Write out the records word for word, starting with the line that contains "country: ZA" and going on through the line that contains "latitude: 51.1060", both of those lines included.
....
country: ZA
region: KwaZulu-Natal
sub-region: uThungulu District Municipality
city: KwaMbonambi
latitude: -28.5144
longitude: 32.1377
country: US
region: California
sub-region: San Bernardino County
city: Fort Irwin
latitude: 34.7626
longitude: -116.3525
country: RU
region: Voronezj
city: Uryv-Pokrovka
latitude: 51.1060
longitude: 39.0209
....
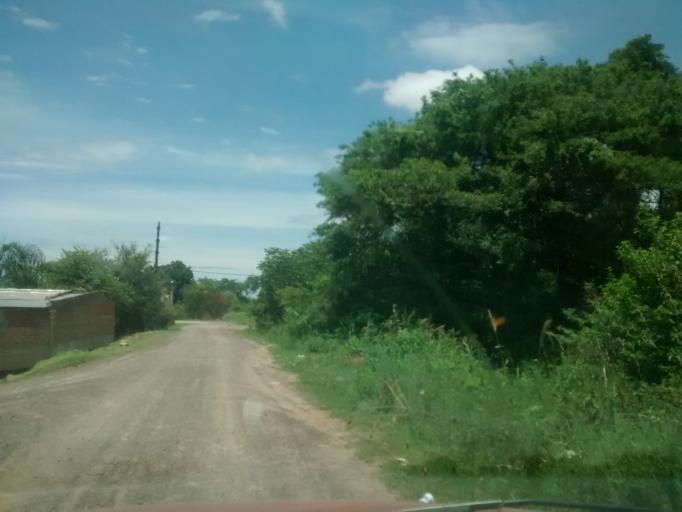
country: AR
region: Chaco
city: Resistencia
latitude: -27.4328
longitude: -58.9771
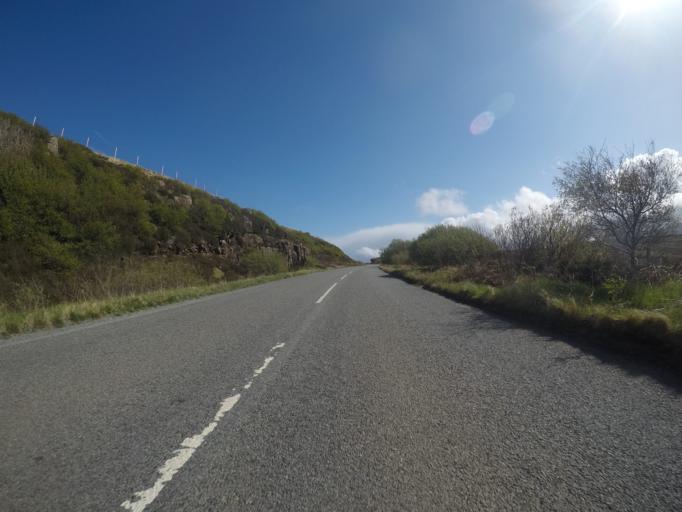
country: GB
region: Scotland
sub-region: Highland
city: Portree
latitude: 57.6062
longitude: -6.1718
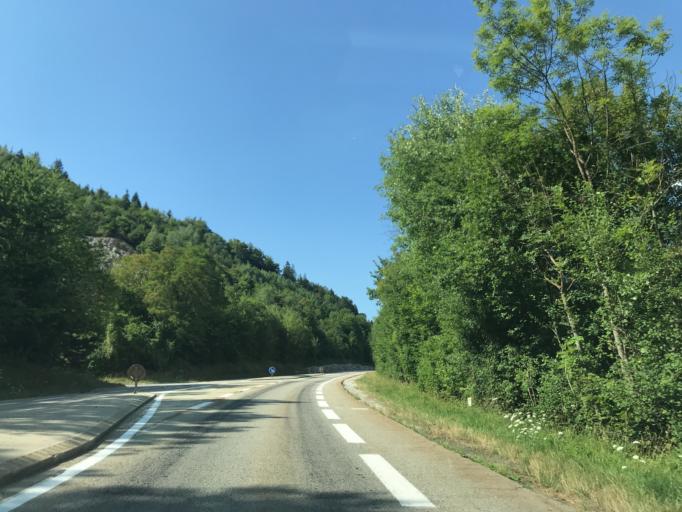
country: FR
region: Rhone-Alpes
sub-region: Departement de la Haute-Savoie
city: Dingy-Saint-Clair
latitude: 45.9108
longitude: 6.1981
....
RESPONSE TO THIS TASK →
country: ZA
region: KwaZulu-Natal
sub-region: uThungulu District Municipality
city: KwaMbonambi
latitude: -28.5144
longitude: 32.1377
country: US
region: California
sub-region: San Bernardino County
city: Fort Irwin
latitude: 34.7626
longitude: -116.3525
country: RU
region: Voronezj
city: Uryv-Pokrovka
latitude: 51.1060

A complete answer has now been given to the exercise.